London calling….

March 14, 2017

Coming from the North of England then London has retained, for my lifetime, an aura that will always be difficult to shift. After all it is the home of some things central to every Englishman’s life – Wembley Cup Finals, where the Queen lives, Houses of Parliament and not least where all the big bands will play a gig.

I lived there briefly for a year when I was 18 years old and then lived close, for 6 years, in Essex during the 1980’s. However the place then never seemed such a very foreign country.

I feel when I step out of car after a sojourn down the M1 or alight at Kings Cross that I am like the shop floor worker who suddenly finds himself in the director’s office: impressed with the furniture, his wardrobe and ambition but uneasy about who is paying for all this, that the director didn’t pay his dues to get to this position and the fact this chap is calling all the shots as regards my life.

On my recent pilgrimages to the epicentre of the UK I was wandering around a Co-op, in Crouch End, when I saw an aisle identifying ‘International’ foods. Momentarily I half expected to find foreign foods such as Yorkshire Pudding Mix, Worcestershire Sauce, Pontefract Cakes, Ginger Nuts and Marmite. After all London is the sixth largest French town with an estimated 350,000 living there. Google suggests that from the 2011 Census that over 36% of the London population was born abroad. The very look of many streets in terms of shops is something that has a middle eastern bazaar feel to it rather than anything like a provincial British town.

London has changed as regards its population in such a significant way that it wouldn’t be a stretch to worry that, in it’s position as the centre of our country that, it doesn’t think like the rest of the England and Wales. More to the point then whilst I have often visited London and the south then how many Londoners had been north of Hendon. A city state?

The way it votes reflects its cosmopolitan or multi cultural composition. The rest of Britain is not multi cultural apart from a few mono cultural centres that are just not British white. The way it viewed Brexit moved it into the same category as Scotland or Northern Ireland.  The wealth and public expenditure and the voracious demands for more resource makes it London-centric whilst much of the UK would dearly want to have a fraction of its expenditure on infrastructure, health, education and culture.

As regards the property market then not least at the very top end it has been driven by foreign money seeking a safe haven or a high return. This trickles down to the rest of the housing market eventually pricing, say, two young people in reasonably well paid employment out of the market forever probably. Who’s happy with that?

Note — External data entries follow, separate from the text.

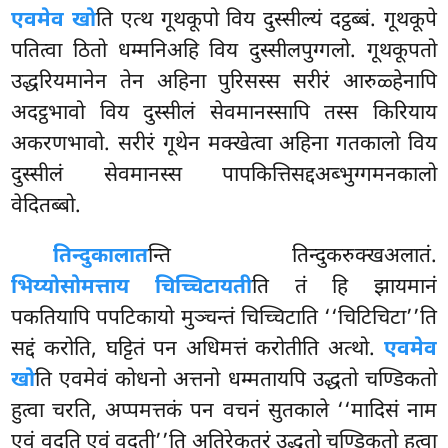
एवमेव खो
ति एत्थ गूथकूपो विय दुस्सील्यं दट्ठब्बं. गूथकूपे
पतित्वा ठितो धम्मनिअहि विय दुस्सीलपुग्गलो. गूथकूपतो
उद्धरियमानेन तेन अहिना पुरिसस्स सरीरं आरुळ्हेनापि
अदट्ठभावो विय दुस्सीलं सेवमानस्सापि तस्स किरियाय
अकरणभावो. सरीरं गूथेन मक्खेत्वा
अहिना गतकालो विय
दुस्सीलं सेवमानस्स पापकित्तिसद्दअब्भुग्गमनकालो
वेदितब्बो.
तिन्दुकालात
न्ति तिन्दुकरुक्खअलातं.
भिय्योसोमत्ताय चिच्चिटायती
ति तं हि झायमानं
पकतियापि
पपटिकायो मुञ्चन्तं चिच्चिटाति ‘‘चिटिचिटा’’ति
सद्दं करोति, घट्टितं पन अधिमत्तं करोतीति अत्थो.
एवमेव
खो
ति एवमेवं कोधनो अत्तनो धम्मतायपि उद्धतो चण्डिकतो
हुत्वा चरति, अप्पमत्तकं पन वचनं सुतकाले ‘‘मादिसं नाम
एवं वदति एवं वदती’’ति अतिरेकतरं उद्धतो चण्डिकतो हुत्वा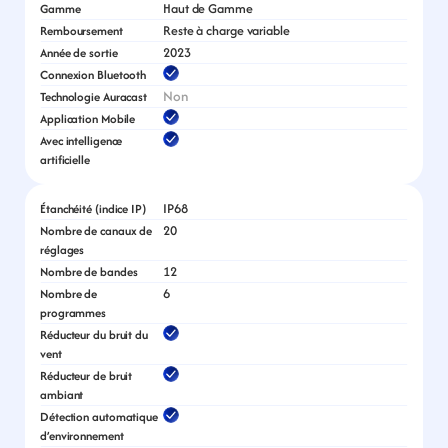
Haut de Gamme
Gamme
Reste à charge variable
Remboursement
2023
Année de sortie
Connexion Bluetooth
Non
Technologie Auracast
Application Mobile
Avec intelligence 
artificielle
IP68
Étanchéité (indice IP)
20
Nombre de canaux de 
réglages
12
Nombre de bandes
6
Nombre de 
programmes
Réducteur du bruit du 
vent
Réducteur de bruit 
ambiant
Détection automatique 
d’environnement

Our news seems to be a cocktail of London analysis and their angst about the wider world. British journalism, all located in London, seems in these post Trump and Brexit times, to be struggling more profoundly to change and move on. This is a group of often intellectually gifted, connected and mobile people and I wonder if they are holding frantically onto the old entitled order which they could reach, predict and control/influence or are they floating free of prejudice and providing a valuable critique? To haul out a social media strap line then – it doesn’t speak for me. I get told that all is turning to ashes. However, if you live outside of London then many think England might alternatively be starting to come to its senses.

On my recent trip I got up early on a Sunday and went into the centre. Young London was still pulling the duvet up overs its ears as I took advantage of the frequent and efficient public transport to town. I suddenly got a vista of some of the amazing architecture without millions of folk jostling for space on the pavement. I saw the delicious and wide range of food shops and eating establishments. I took in a world class museum. I wondered around stores carrying a range of their goods greater than anywhere else in the UK. I enjoyed the view, the size, the investment and the peace. It will always have the stature and authority but maybe the North and Midlands are rising again. It could be a long war.